Coulomb's Law states that the magnitude of the force (F) between two charges (q1 and q2) separated by a distance (r) is given by the equation:
F = (k * |q1 * q2|) / r^2
Where k is a constant equal to 9 x 10^9 N·m²/C².
In our case, we have one charge of +1.0 and another of -1.0, separated by a distance of 1.0 km (or 1000 meters).
Substituting these values into the equation, we get:
F = (9 x 10^9 N·m²/C² * |1.0 * 1.0|) / (1000 m)^2
Now, let's crunch some numbers:
F = (9 x 10^9 N·m²/C² * 1.0) / 1000000 m²
Simplifying further:
F = 9 x 10^-3 N
So the magnitude of the force that either charge exerts on the other is approximately 9 millinewtons. Remember, this force is attractive because the charges have opposite signs!
Just keep in mind that my calculations are electrifying, but my jokes are shocking!
To find the magnitude of the force that one charge exerts on the other, you can use Coulomb's Law. Coulomb's Law states that the magnitude of the electrostatic force between two charged objects is given by the equation:
F = (k * |q1 * q2|) / r^2
Where:
F is the magnitude of the force between the charges,
k is the electrostatic constant (approximately 9.0 x 10^9 N m^2/C^2),
q1 and q2 are the magnitudes of the charges, and
r is the distance between the charges.
In this case, q1 = +1.0 (the charge of the first object) and q2 = -1.0 (the charge of the second object). The distance between the charges is r = 1.0 km = 1000 m.

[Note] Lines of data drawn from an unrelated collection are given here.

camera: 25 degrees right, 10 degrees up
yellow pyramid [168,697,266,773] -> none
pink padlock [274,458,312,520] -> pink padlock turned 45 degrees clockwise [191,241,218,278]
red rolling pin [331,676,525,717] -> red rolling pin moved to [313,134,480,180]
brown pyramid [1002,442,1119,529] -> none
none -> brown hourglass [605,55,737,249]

Plugging in the values into the equation, we get:
F = (9.0 x 10^9 N m^2/C^2) * |1.0 * (-1.0)| / (1000)^2
Calculating this expression, we get:
F = 9.0 x 10^9 N m^2/C^2 / 10^6
F = 9.0 x 10^3 N
Therefore, the magnitude of the force that either charge exerts on the other is 9.0 x 10^3 N.
To find the magnitude of the force between two charged objects, we can use Coulomb's law. Coulomb's law states that the force between two charged objects is directly proportional to the product of their charges and inversely proportional to the square of the distance between them.
The formula for Coulomb's law is:
F = k * (|q1| * |q2|) / r^2
Where:
F is the magnitude of the force
k is the electrostatic constant (9 x 10^9 Nm^2/C^2)
|q1| and |q2| are the magnitudes of the charges
r is the distance between the charges
In this case, both charges are equal in magnitude (|q1| = |q2| = 1.0). The distance between them is 1.0 km, which we need to convert to meters since the SI unit for distance is meters (1 km = 1000 m).
Substituting the values into Coulomb's law:
F = (9 x 10^9 Nm^2/C^2) * (1.0 * 1.0) / (1000)^2
Calculating the value:
F = (9 x 10^9 Nm^2/C^2) / (1000)^2
F = 9 x 10^9 N * m^2 / C^2 / 10^6
F = 9 x 10^3 N * m^2 / C^2
So, the magnitude of the force that either charge exerts on the other is 9 x 10^3 N.